> **What to do**
In the records below, the part to copy starts at the line containing "Onze global partnerships" and goes to the last line; output it exactly, without pictures.

> **Data section**

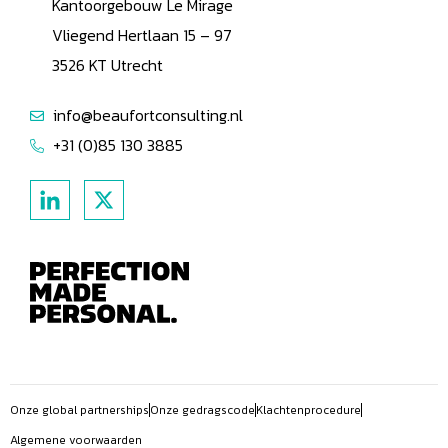
Kantoorgebouw Le Mirage
Vliegend Hertlaan 15 – 97
3526 KT Utrecht
info@beaufortconsulting.nl
+31 (0)85 130 3885
Onze global partnerships
Onze gedragscode
Klachtenprocedure
Algemene voorwaarden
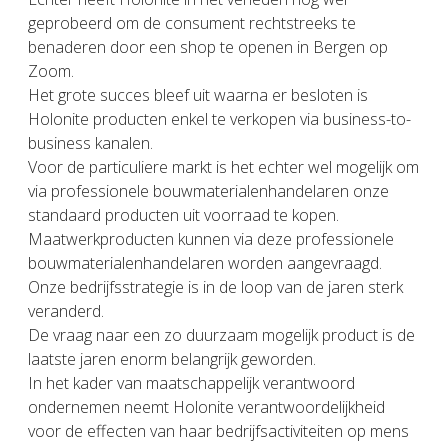
geprobeerd om de consument rechtstreeks te
benaderen door een shop te openen in Bergen op
Zoom.
Het grote succes bleef uit waarna er besloten is
Holonite producten enkel te verkopen via business-to-
business kanalen.
Voor de particuliere markt is het echter wel mogelijk om
via professionele bouwmaterialenhandelaren onze
standaard producten uit voorraad te kopen.
Maatwerkproducten kunnen via deze professionele
bouwmaterialenhandelaren worden aangevraagd.
Onze bedrijfsstrategie is in de loop van de jaren sterk
veranderd.
De vraag naar een zo duurzaam mogelijk product is de
laatste jaren enorm belangrijk geworden.
In het kader van maatschappelijk verantwoord
ondernemen neemt Holonite verantwoordelijkheid
voor de effecten van haar bedrijfsactiviteiten op mens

> **Task solution**
Onze global partnerships
Onze gedragscode
Klachtenprocedure
Algemene voorwaarden
geprobeerd om de consument rechtstreeks te
benaderen door een shop te openen in Bergen op
Zoom.
Het grote succes bleef uit waarna er besloten is
Holonite producten enkel te verkopen via business-to-
business kanalen.
Voor de particuliere markt is het echter wel mogelijk om
via professionele bouwmaterialenhandelaren onze
standaard producten uit voorraad te kopen.
Maatwerkproducten kunnen via deze professionele
bouwmaterialenhandelaren worden aangevraagd.
Onze bedrijfsstrategie is in de loop van de jaren sterk
veranderd.
De vraag naar een zo duurzaam mogelijk product is de
laatste jaren enorm belangrijk geworden.
In het kader van maatschappelijk verantwoord
ondernemen neemt Holonite verantwoordelijkheid
voor de effecten van haar bedrijfsactiviteiten op mens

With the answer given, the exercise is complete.